● WORK ORDER
Could you count the lines in the entries beneath that hold the word "intensity"? Respond with the number alone.

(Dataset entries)
○ ○ ○ ○ ○

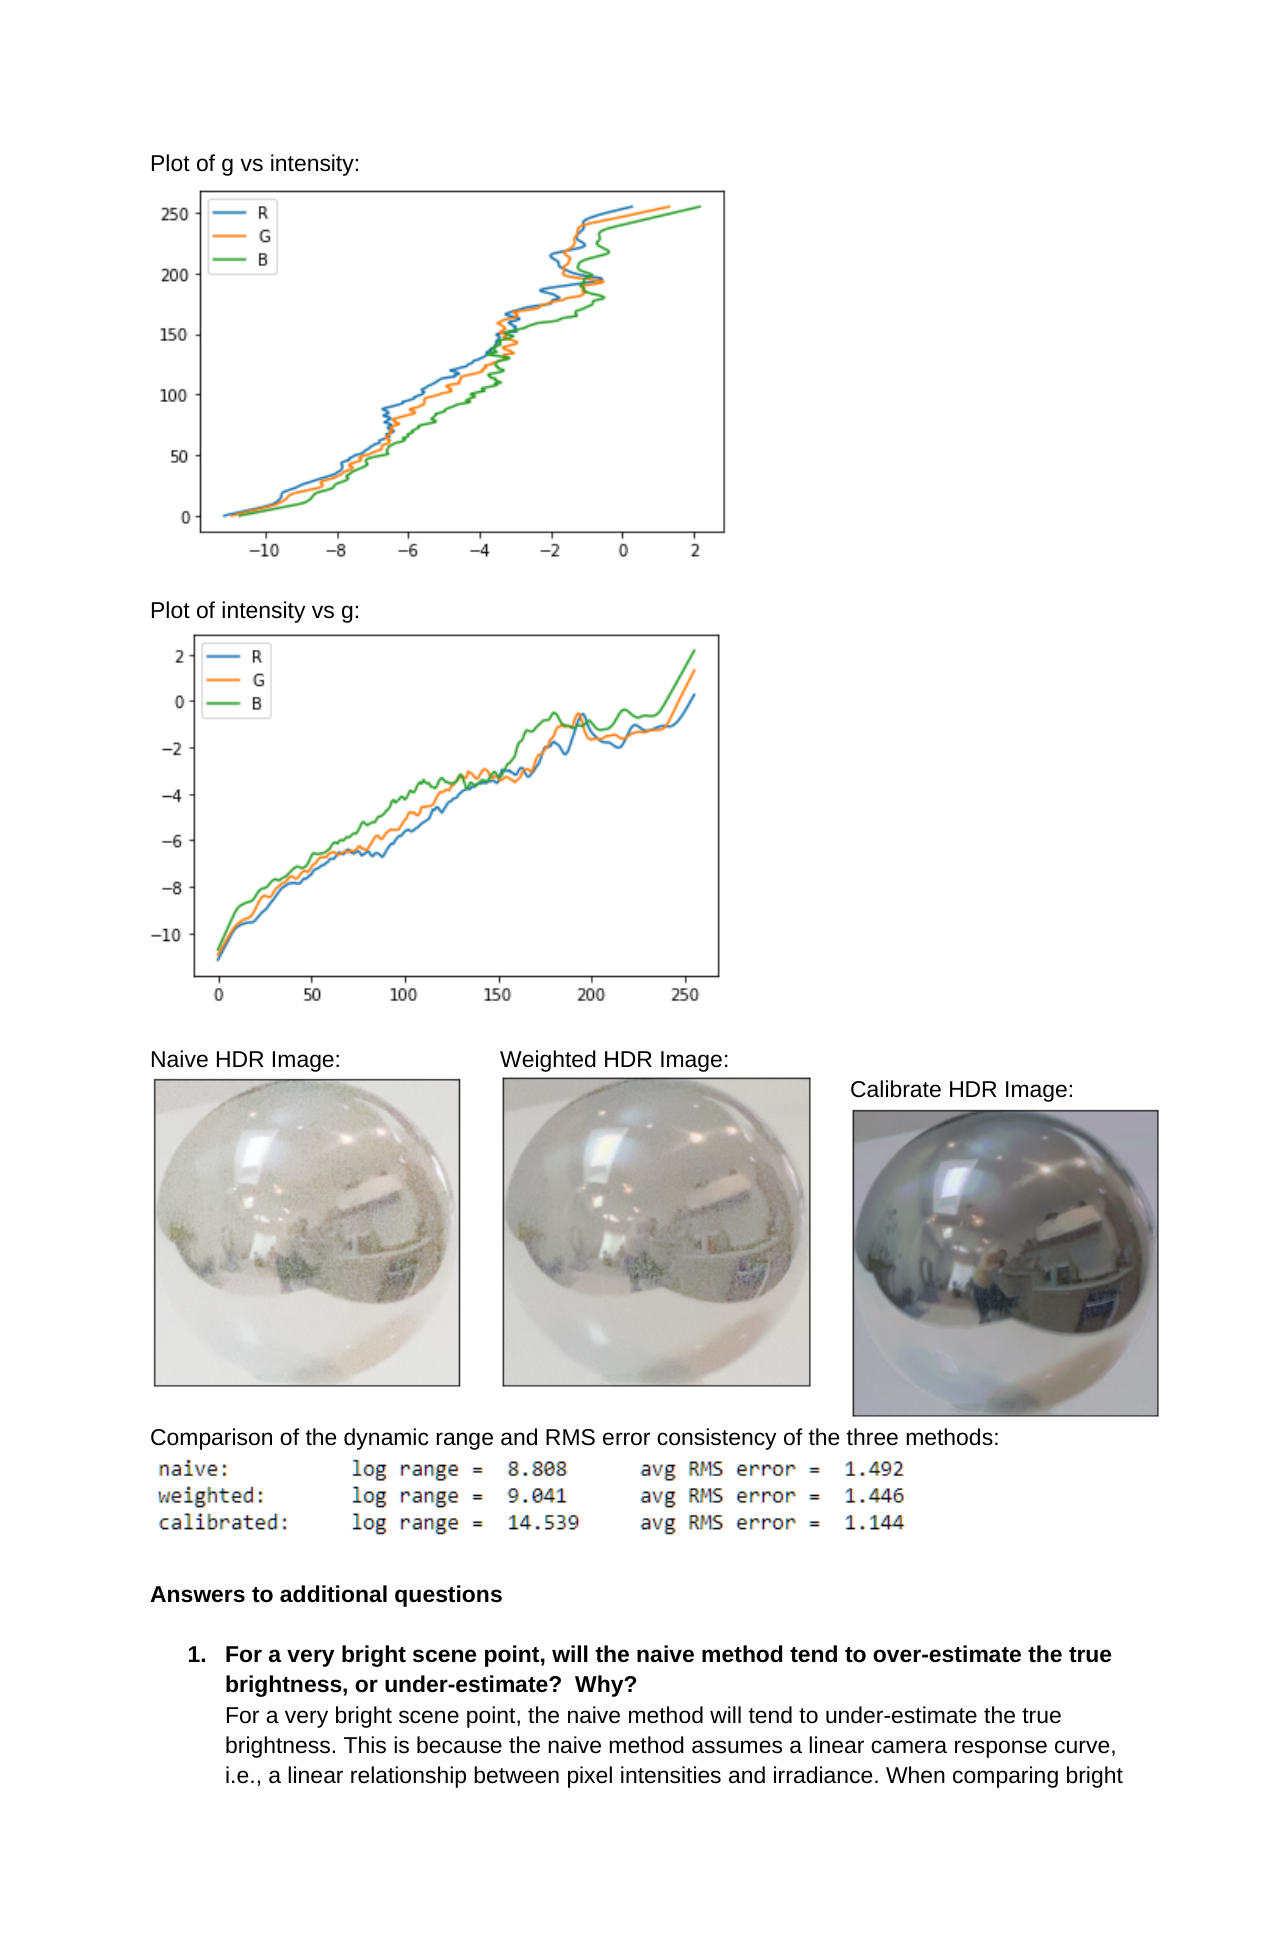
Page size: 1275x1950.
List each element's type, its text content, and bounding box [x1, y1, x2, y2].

list For a very bright scene point, will the naive method tend to over-estimate the true brightness, or under-estimate? Why? [187, 1641, 1125, 1698]
picture [150, 627, 725, 1012]
text Comparison of the dynamic range and RMS error consistency of the three methods: [150, 1424, 1125, 1451]
picture [850, 1106, 1163, 1421]
picture [150, 180, 733, 563]
picture [150, 1454, 935, 1547]
text Plot of g vs intensity: [150, 150, 1125, 176]
text Answers to additional questions [150, 1581, 1125, 1607]
text Naive HDR Image: [150, 1046, 425, 1072]
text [225, 1702, 1125, 1788]
text Plot of intensity vs g: [150, 597, 1125, 623]
text Calibrate HDR Image: [850, 1076, 1125, 1102]
picture [150, 1076, 463, 1391]
text Weighted HDR Image: [500, 1046, 775, 1072]
picture [500, 1076, 813, 1391]
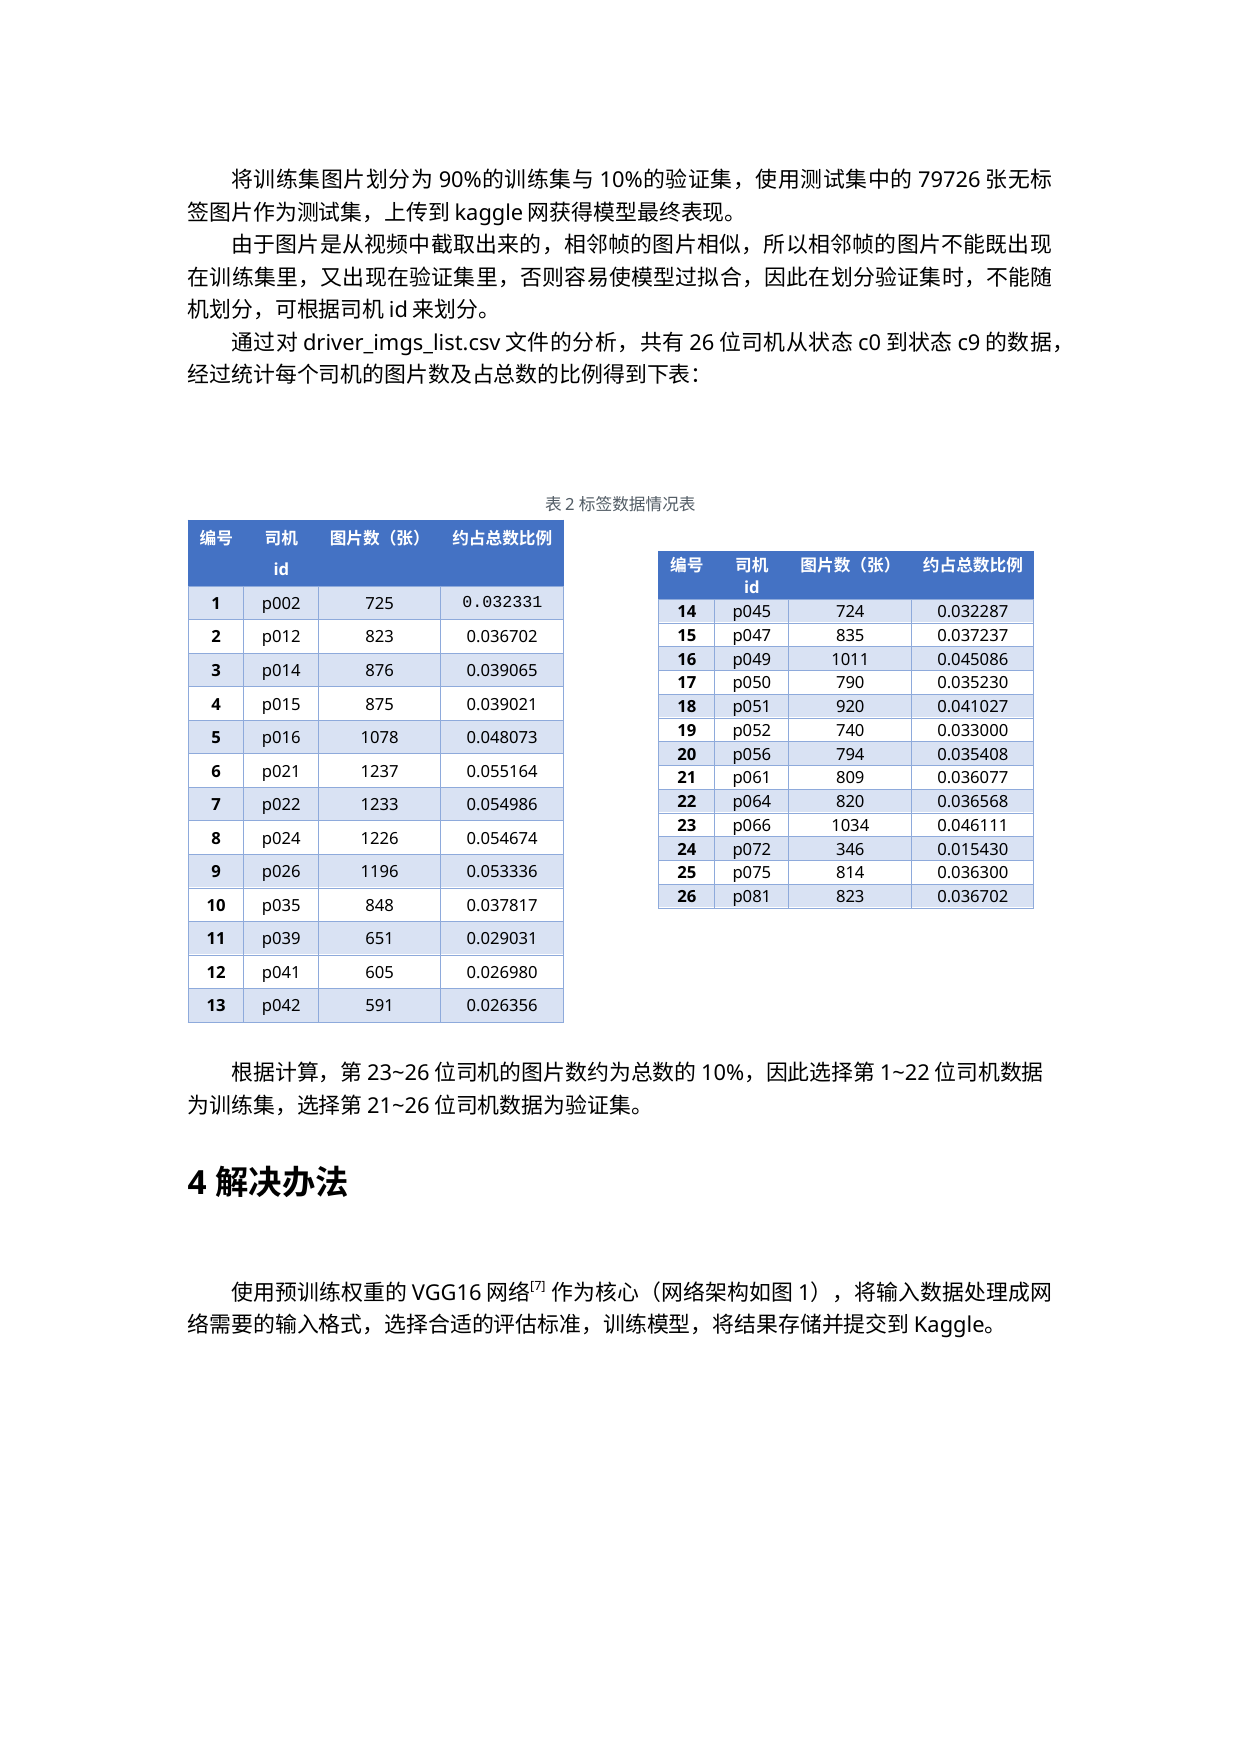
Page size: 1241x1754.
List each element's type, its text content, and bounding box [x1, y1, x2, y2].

table_cell p014 [244, 654, 318, 686]
table_cell 823 [789, 885, 911, 907]
table_cell 0.029031 [441, 922, 563, 954]
table_cell 15 [659, 624, 714, 646]
table_cell 4 [189, 687, 243, 720]
table_cell 12 [189, 956, 243, 988]
table_cell 0.039065 [441, 654, 563, 686]
text 表2 标签数据情况表 [187, 487, 1053, 519]
table_cell 605 [319, 956, 440, 988]
table_cell 1196 [319, 855, 440, 887]
table_cell 10 [189, 889, 243, 921]
table_cell 1 [189, 587, 243, 619]
table_header 司机id [715, 552, 788, 599]
table_cell 0.035230 [912, 671, 1033, 694]
table_cell 26 [659, 885, 714, 907]
table_cell 7 [189, 788, 243, 820]
table_header 编号 [659, 552, 714, 599]
table_cell 20 [659, 742, 714, 765]
text 由于图片是从视频中截取出来的，相邻帧的图片相似，所以相邻帧的图片不能既出现在训练集里，又出现在验证集里，否则容易使模型过拟合，因此在划分验证集时，不能随机划分，可根据司机id来划分。 [187, 227, 1053, 324]
table_cell 0.046111 [912, 814, 1033, 836]
table_cell 1237 [319, 754, 440, 787]
table_cell 0.036077 [912, 766, 1033, 789]
table_cell 809 [789, 766, 911, 789]
table_cell 18 [659, 695, 714, 717]
table_cell 1078 [319, 721, 440, 753]
table_cell 0.036702 [441, 620, 563, 653]
table_cell 19 [659, 719, 714, 741]
table_cell p064 [715, 790, 788, 812]
table_cell 22 [659, 790, 714, 812]
table_cell 0.055164 [441, 754, 563, 787]
table_cell 21 [659, 766, 714, 789]
table_cell 3 [189, 654, 243, 686]
table_cell 725 [319, 587, 440, 619]
table_cell 5 [189, 721, 243, 753]
table_cell p052 [715, 719, 788, 741]
table_cell 14 [659, 600, 714, 622]
table_cell p047 [715, 624, 788, 646]
table_header 图片数（张） [789, 552, 911, 599]
table_cell 346 [789, 837, 911, 860]
table_cell 23 [659, 814, 714, 836]
table_cell 24 [659, 837, 714, 860]
table_cell 0.032287 [912, 600, 1033, 622]
table_cell p051 [715, 695, 788, 717]
table_cell 875 [319, 687, 440, 720]
table_cell p016 [244, 721, 318, 753]
table_cell 876 [319, 654, 440, 686]
table_cell p024 [244, 821, 318, 854]
table_cell 16 [659, 647, 714, 670]
table_cell p026 [244, 855, 318, 887]
table_cell 8 [189, 821, 243, 854]
table_cell 823 [319, 620, 440, 653]
table_cell p039 [244, 922, 318, 954]
table_header 约占总数比例 [912, 552, 1033, 599]
subtitle 4 解决办法 [187, 1147, 1053, 1212]
text 通过对driver_imgs_list.csv文件的分析，共有26位司机从状态c0到状态c9的数据，经过统计每个司机的图片数及占总数的比例得到下表： [187, 324, 1053, 389]
table_cell p002 [244, 587, 318, 619]
table_cell 740 [789, 719, 911, 741]
table_cell 0.026980 [441, 956, 563, 988]
table_cell 0.033000 [912, 719, 1033, 741]
table_cell 1226 [319, 821, 440, 854]
table_cell p035 [244, 889, 318, 921]
table_header 图片数（张） [319, 521, 440, 586]
table_cell 13 [189, 989, 243, 1022]
table_cell 0.015430 [912, 837, 1033, 860]
table_cell 25 [659, 861, 714, 884]
table_cell p061 [715, 766, 788, 789]
table_cell p022 [244, 788, 318, 820]
table_cell 0.054986 [441, 788, 563, 820]
table_cell 2 [189, 620, 243, 653]
table_cell 848 [319, 889, 440, 921]
table_cell 591 [319, 989, 440, 1022]
table_cell 794 [789, 742, 911, 765]
table_cell 0.036568 [912, 790, 1033, 812]
table_header 司机id [244, 521, 318, 586]
table_cell p056 [715, 742, 788, 765]
table_cell 0.026356 [441, 989, 563, 1022]
table_cell 724 [789, 600, 911, 622]
table_cell 0.037817 [441, 889, 563, 921]
table_cell 0.045086 [912, 647, 1033, 670]
table_header 编号 [189, 521, 243, 586]
text 将训练集图片划分为90%的训练集与10%的验证集，使用测试集中的79726张无标签图片作为测试集，上传到kaggle网获得模型最终表现。 [187, 162, 1053, 227]
table_cell p075 [715, 861, 788, 884]
table_cell 790 [789, 671, 911, 694]
table_cell p042 [244, 989, 318, 1022]
table_cell 0.053336 [441, 855, 563, 887]
table_cell p045 [715, 600, 788, 622]
table_header 约占总数比例 [441, 521, 563, 586]
table_cell 0.039021 [441, 687, 563, 720]
table_cell 0.036702 [912, 885, 1033, 907]
table_cell 0.035408 [912, 742, 1033, 765]
table_cell 651 [319, 922, 440, 954]
table_cell 0.054674 [441, 821, 563, 854]
table_cell 0.041027 [912, 695, 1033, 717]
table_cell 920 [789, 695, 911, 717]
table_cell 11 [189, 922, 243, 954]
text 根据计算，第23~26位司机的图片数约为总数的10%，因此选择第1~22位司机数据为训练集，选择第21~26位司机数据为验证集。 [187, 1055, 1053, 1120]
table_cell 1011 [789, 647, 911, 670]
table_cell 17 [659, 671, 714, 694]
table_cell 0.032331 [441, 587, 563, 619]
table_cell p081 [715, 885, 788, 907]
table_cell 0.037237 [912, 624, 1033, 646]
table_cell p021 [244, 754, 318, 787]
table_cell p066 [715, 814, 788, 836]
table_cell p049 [715, 647, 788, 670]
table_cell 835 [789, 624, 911, 646]
table_cell 1034 [789, 814, 911, 836]
text 使用预训练权重的VGG16网络[7] 作为核心（网络架构如图1），将输入数据处理成网络需要的输入格式，选择合适的评估标准，训练模型，将结果存储并提交到Kaggle。 [187, 1274, 1053, 1339]
table_cell p072 [715, 837, 788, 860]
table_cell 820 [789, 790, 911, 812]
table_cell 814 [789, 861, 911, 884]
table_cell 6 [189, 754, 243, 787]
table_cell p015 [244, 687, 318, 720]
table_cell 9 [189, 855, 243, 887]
table_cell 0.036300 [912, 861, 1033, 884]
table_cell p012 [244, 620, 318, 653]
table_cell 1233 [319, 788, 440, 820]
table_cell p050 [715, 671, 788, 694]
table_cell p041 [244, 956, 318, 988]
table_cell 0.048073 [441, 721, 563, 753]
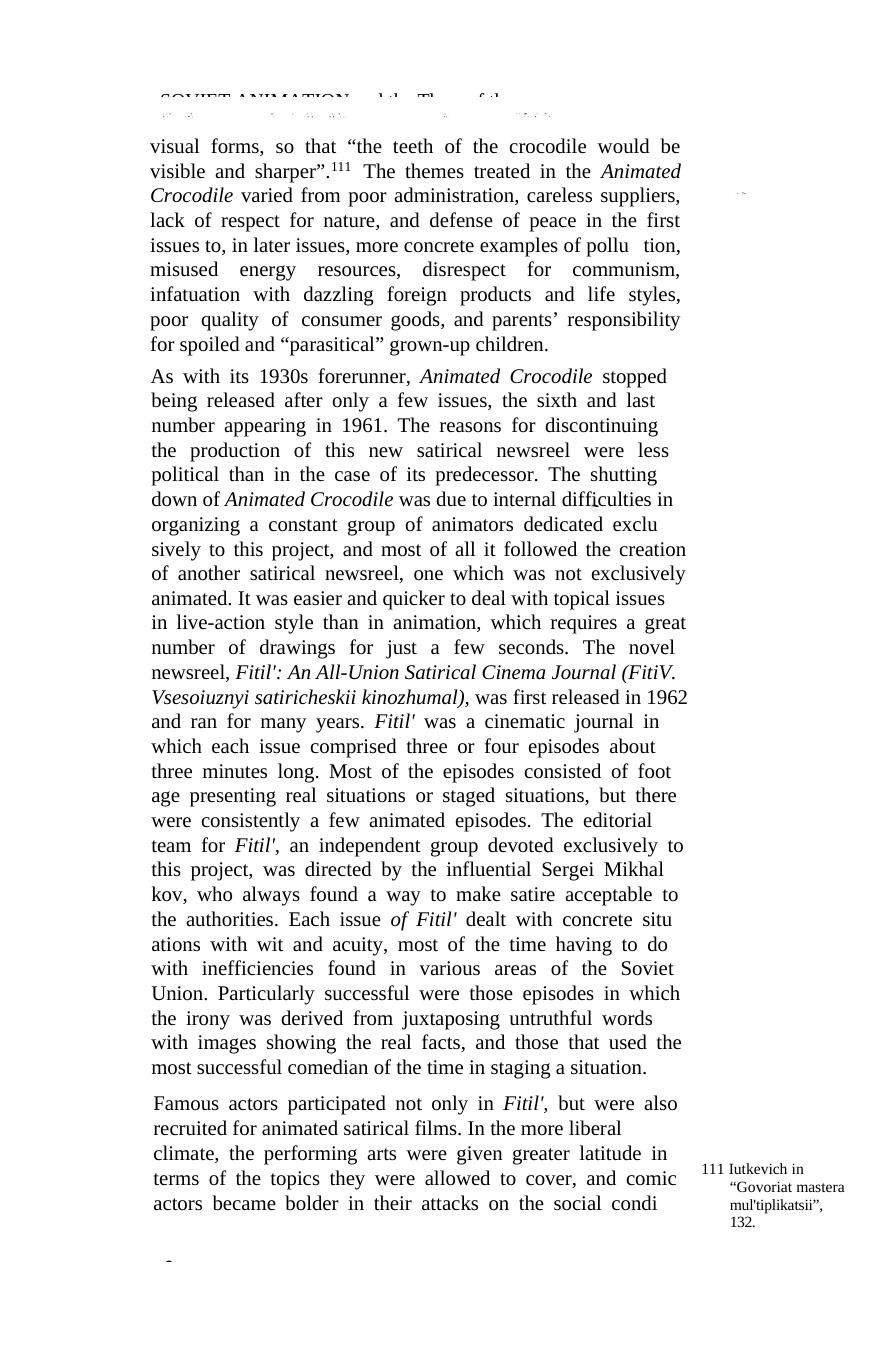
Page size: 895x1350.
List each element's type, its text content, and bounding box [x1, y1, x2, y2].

text Famous actors participated not only in Fitil', but were also recruited for animated satirical films. In the more liberal climate, the performing arts were given greater latitude in terms of the topics they were allowed to cover, and comic actors became bolder in their attacks on the social condi­ [153, 1090, 687, 1215]
text visual forms, so that “the teeth of the crocodile would be visible and sharper”.111 The themes treated in the Animated Crocodile varied from poor administration, careless suppliers, lack of respect for nature, and defense of peace in the first issues to, in later issues, more concrete examples of pollu­ tion, misused energy resources, disrespect for communism, infatuation with dazzling foreign products and life styles, poor quality of consumer goods, and parents’ responsibility for spoiled and “parasitical” grown-up children. [150, 133, 681, 356]
text As with its 1930s forerunner, Animated Crocodile stopped being released after only a few issues, the sixth and last number appearing in 1961. The reasons for discontinuing the production of this new satirical newsreel were less political than in the case of its predecessor. The shutting down of Animated Crocodile was due to internal difficulties in organizing a constant group of animators dedicated exclu­ sively to this project, and most of all it followed the creation of another satirical newsreel, one which was not exclusively animated. It was easier and quicker to deal with topical issues in live-action style than in animation, which requires a great number of drawings for just a few seconds. The novel newsreel, Fitil': An All-Union Satirical Cinema Journal (FitiV. Vsesoiuznyi satiricheskii kinozhumal), was first released in 1962 and ran for many years. Fitil' was a cinematic journal in which each issue comprised three or four episodes about three minutes long. Most of the episodes consisted of foot­ age presenting real situations or staged situations, but there were consistently a few animated episodes. The editorial team for Fitil', an independent group devoted exclusively to this project, was directed by the influential Sergei Mikhal­ kov, who always found a way to make satire acceptable to the authorities. Each issue of Fitil' dealt with concrete situ­ ations with wit and acuity, most of the time having to do with inefficiencies found in various areas of the Soviet Union. Particularly successful were those episodes in which the irony was derived from juxtaposing untruthful words with images showing the real facts, and those that used the most successful comedian of the time in staging a situation. [150, 364, 690, 1079]
list Iutkevich in “Govoriat mastera mul'tiplikatsii”, 132. [701, 1161, 846, 1231]
picture [162, 112, 746, 700]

○ ○ ○ ○ ○

● SOLUTION TO THIS EXERCISE
2